The data described here indicate potentially substantial differences in the sensitivities of rapid HIV-specific antibody tests for the detection of HIV infection during early antibody seroconversion. The Uni-Gold Recombigen test was the most sensitive rapid test. While all of the tests evaluated were capable of detecting IgG specific for HIV, only the Uni-Gold Recombigen HIV test could potentially detect both IgG and IgM, as it uses a sandwich-based capture and detection system (21
). This distinction also differentiates the first and second generations of the EIA tests from the so-called third generation of EIA tests for HIV-specific antibody detection. The ability to detect IgM may account for the Uni-Gold Recombigen HIV test's ability to detect HIV-specific antibody in more of the recently infected individual specimens than the other rapid tests. However, it is noteworthy that the ability to detect IgM may not solely account for the observed disparity in sensitivity between the Uni-Gold Recombigen HIV test and the OraQuick Advance and the Clearview HIV 1/2 Stat-Pak tests. The Multispot HIV-1/HIV-2 test (which detects only IgG) was capable of detecting HIV-specific antibody in 7 of the 11 specimens that were found to be reactive by the Uni-Gold Recombigen HIV test. A potentially important consideration regarding these findings is the difference in the volumes of blood/plasma specimens required by each test. While the OraQuick Advance and Clearview HIV 1/2 Stat-Pak tests each use 5 μl of specimen, the Multispot HIV-1/HIV-2 and the Uni-Gold Recombigen HIV tests require 30 and 50 μl of specimen, respectively. Hence, it is conceivable that the ability to test a relatively larger amount of specimen results in an increase in test sensitivity.
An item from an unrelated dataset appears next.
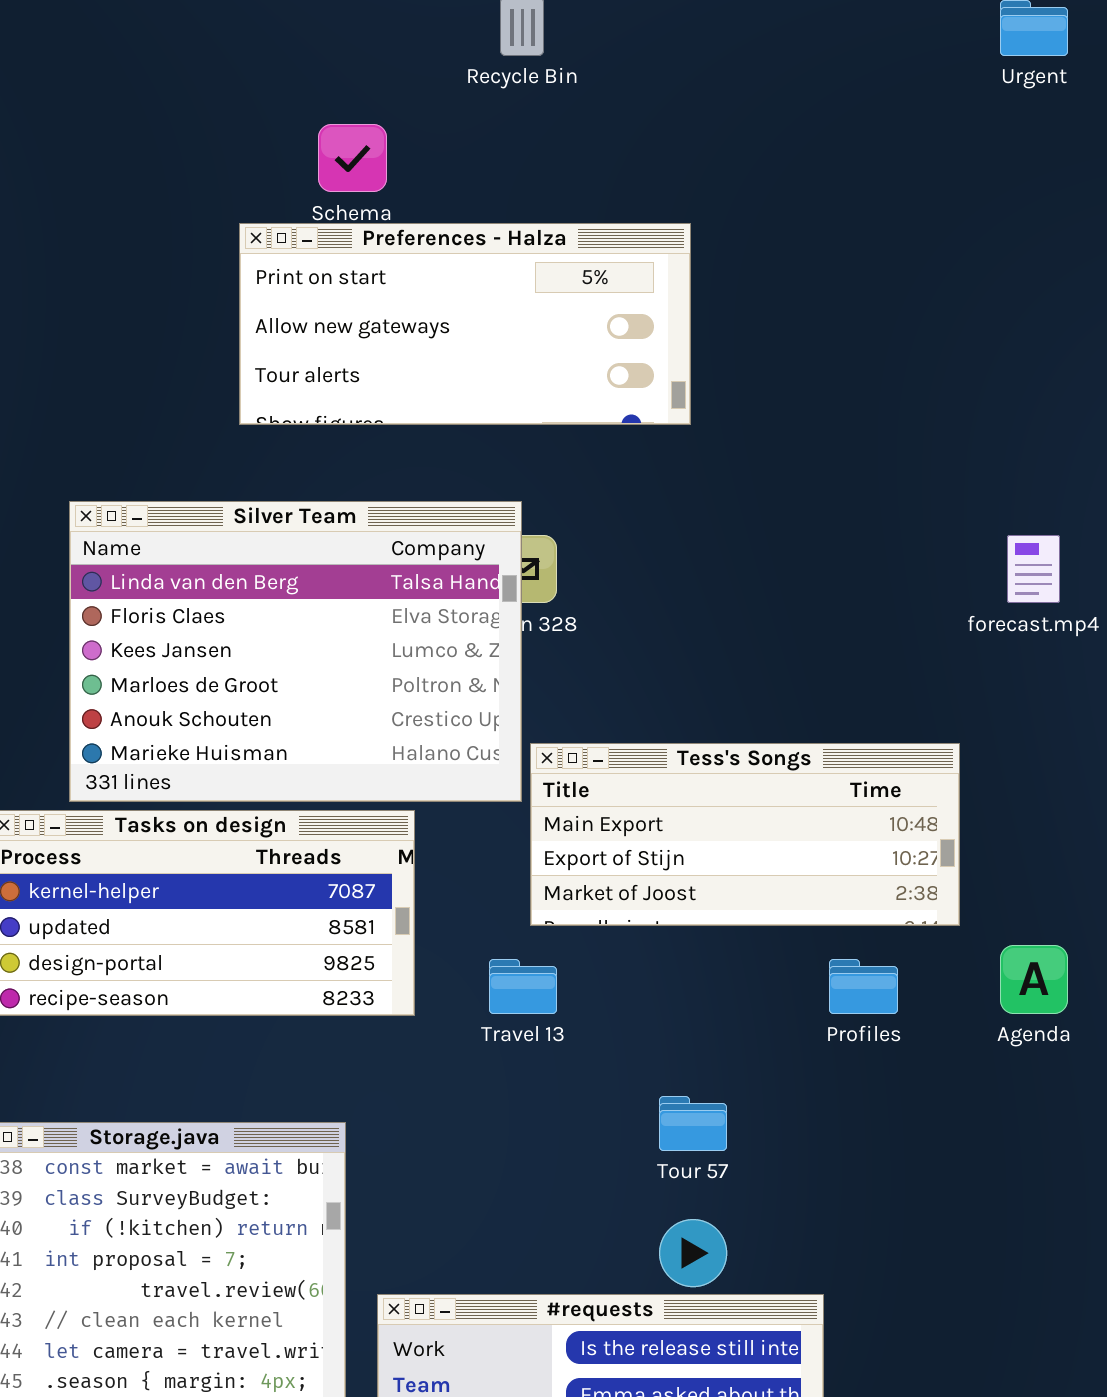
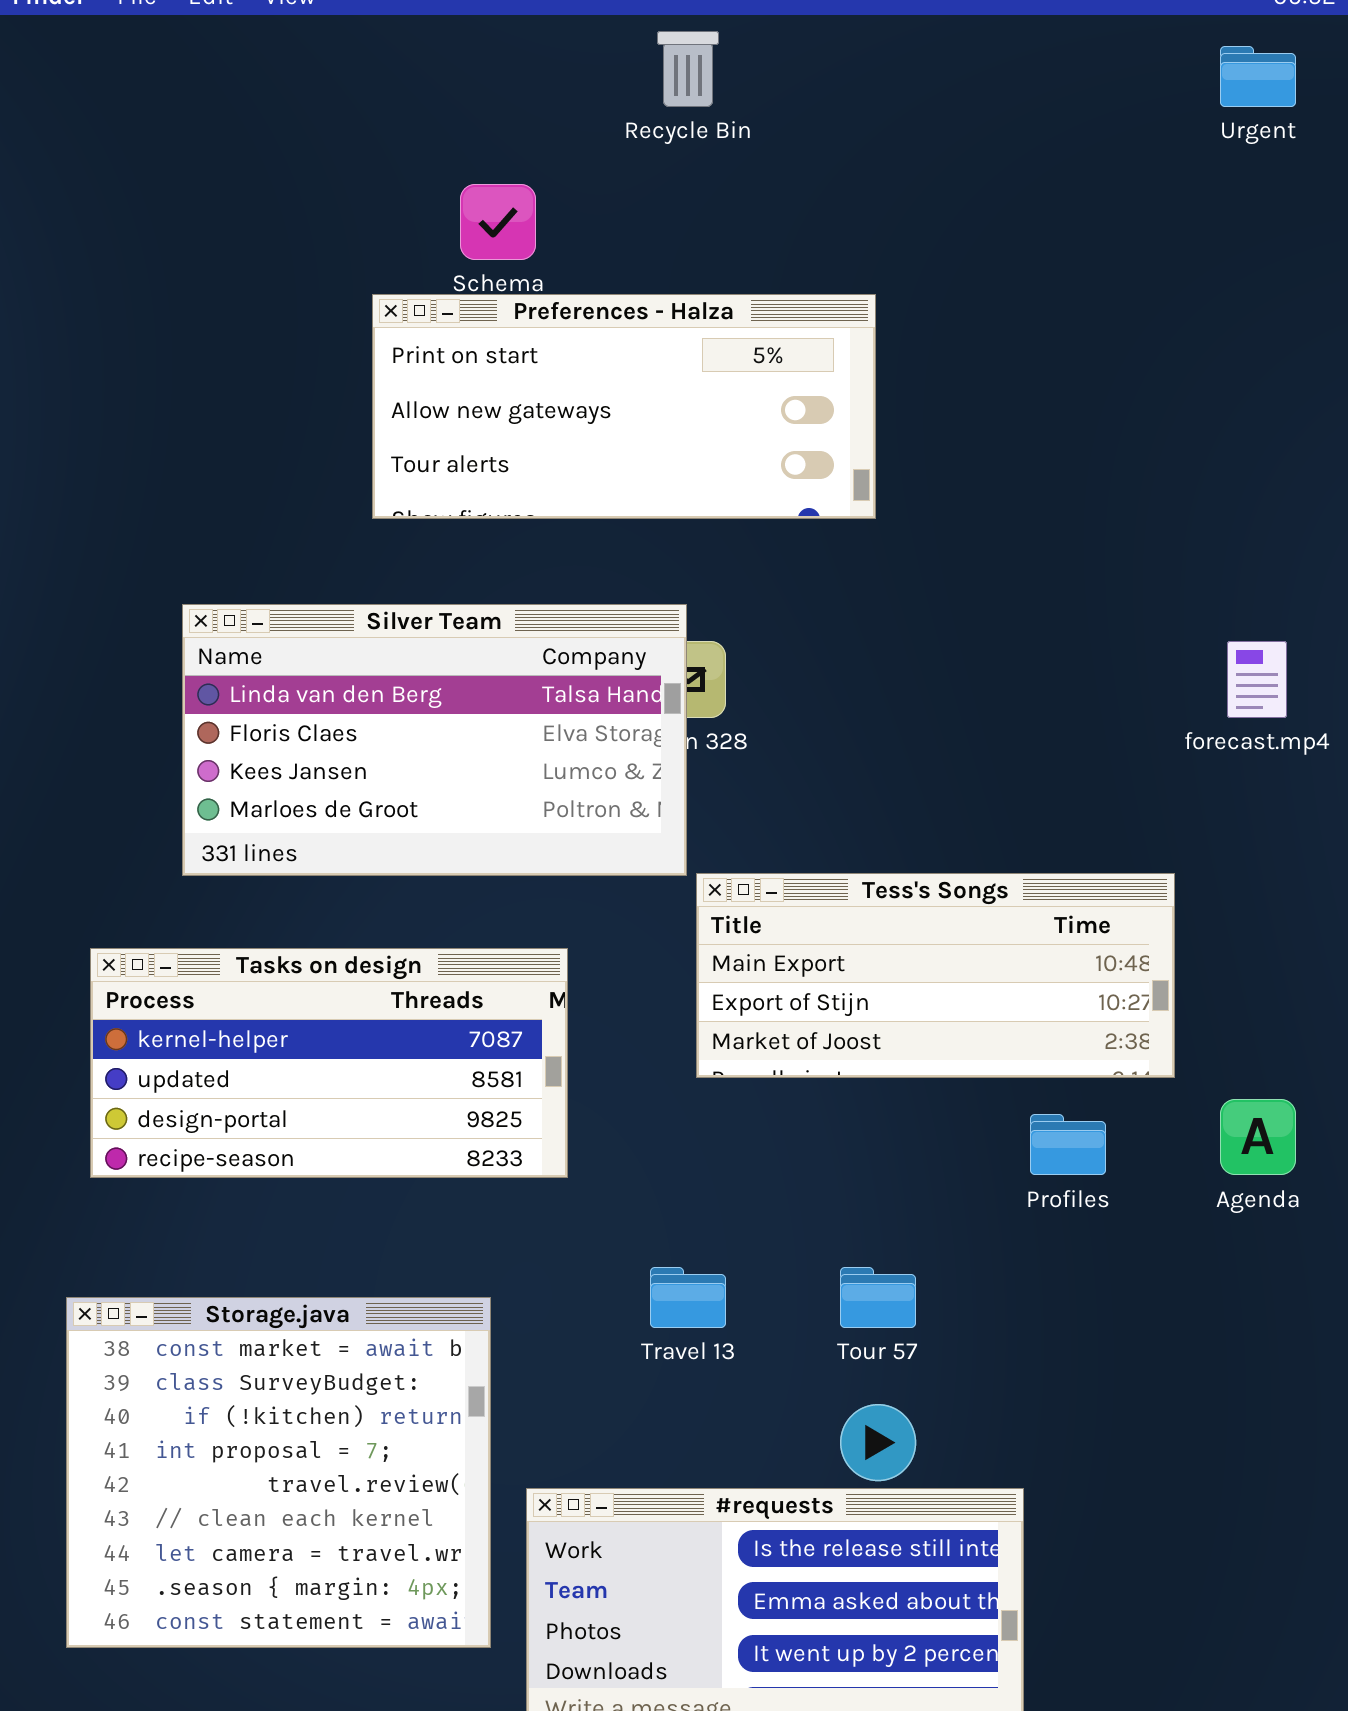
Silver Team: [69,501,522,802] -> [182,604,687,876], resized
Travel 13: [489,959,557,1014] -> [650,1267,726,1328], moved

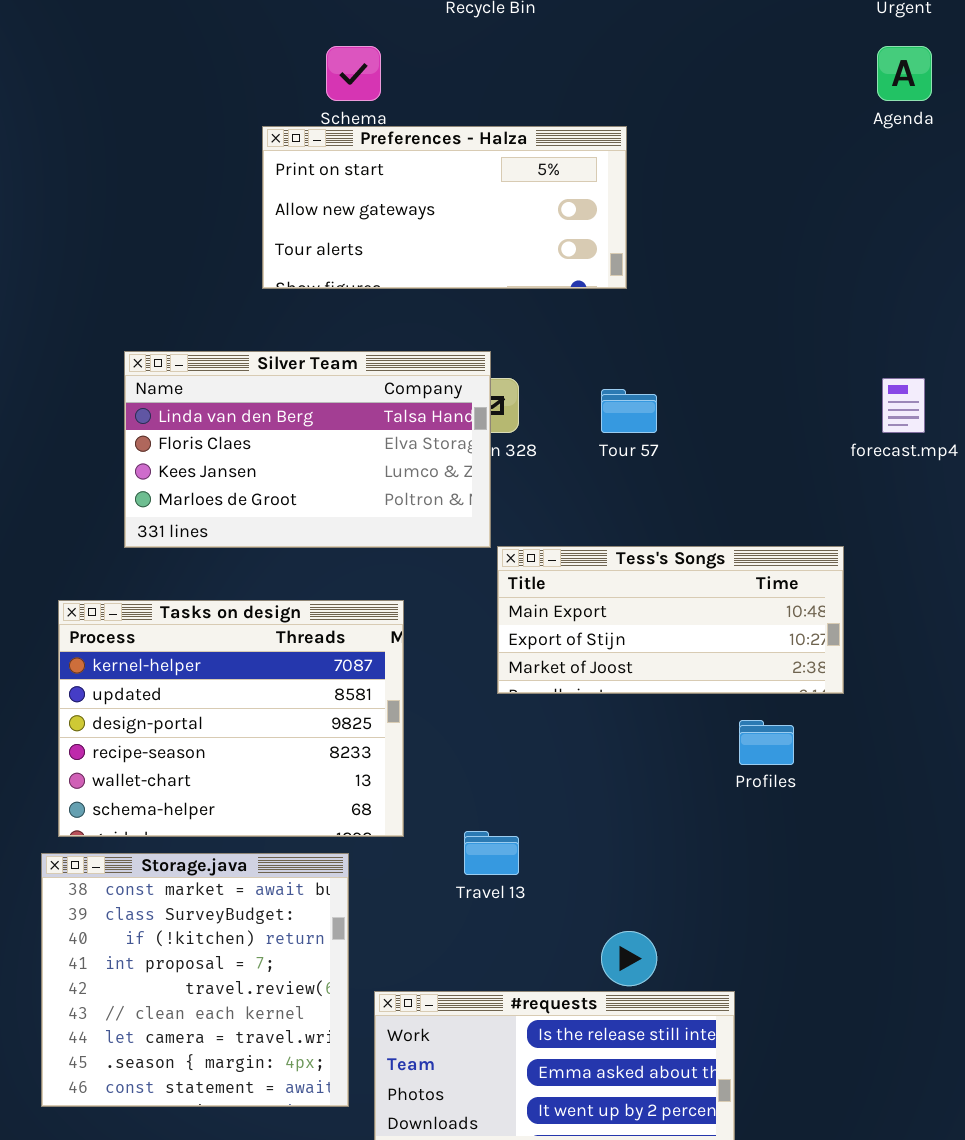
Tasks on design: [90,948,568,1178] -> [58,600,404,837], resized
Agenda: [1220,1099,1296,1175] -> [877,46,932,101], moved
Tour 57: [840,1267,916,1328] -> [601,389,657,433], moved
It is also possible that the different rapid tests use different antigens/epitopes and that such differences may render certain tests more or less sensitive for the detection of the initial antibody response. It should be recognized that the manner in which these rapid tests were evaluated in the present study does not precisely mimic how the tests are used clinically. We used stored plasma specimens, which is acceptable for these tests, although the use of plasma is considered to be of moderate complexity by the FDA. The more common protocol for the use of these tests uses finger-stick blood, which is a low-complexity test.
The differences between the abilities of rapid tests to discern HIV serologic status in recently infected individuals may have important implications. Should multiple rapid test algorithms be developed for the screening and for the confirmation of HIV infection at the point of care, such algorithms may be affected by the differences in the sensitivities of the tests. This would be particularly important when recently infected individuals are subjected to algorithms in which the tests used are all rapid tests, including tests from different manufacturers. A discordant set of results, such as when the Uni-Gold Recombigen HIV rapid test is found to be reactive and other rapid tests are found to be nonreactive, might indicate acute HIV infection rather than an HIV-negative serologic status. In communities where the incidence of HIV is high, caution in the use of multiple rapid HIV detection test-containing algorithms that use high-sensitivity rapid tests as a primary screening test may be advised. These data may also provide some insight into the manufacture of future rapid tests. Tests that support the use of larger amounts of patient specimen may possess sensitivities higher than those of tests that seek to use relatively smaller volumes.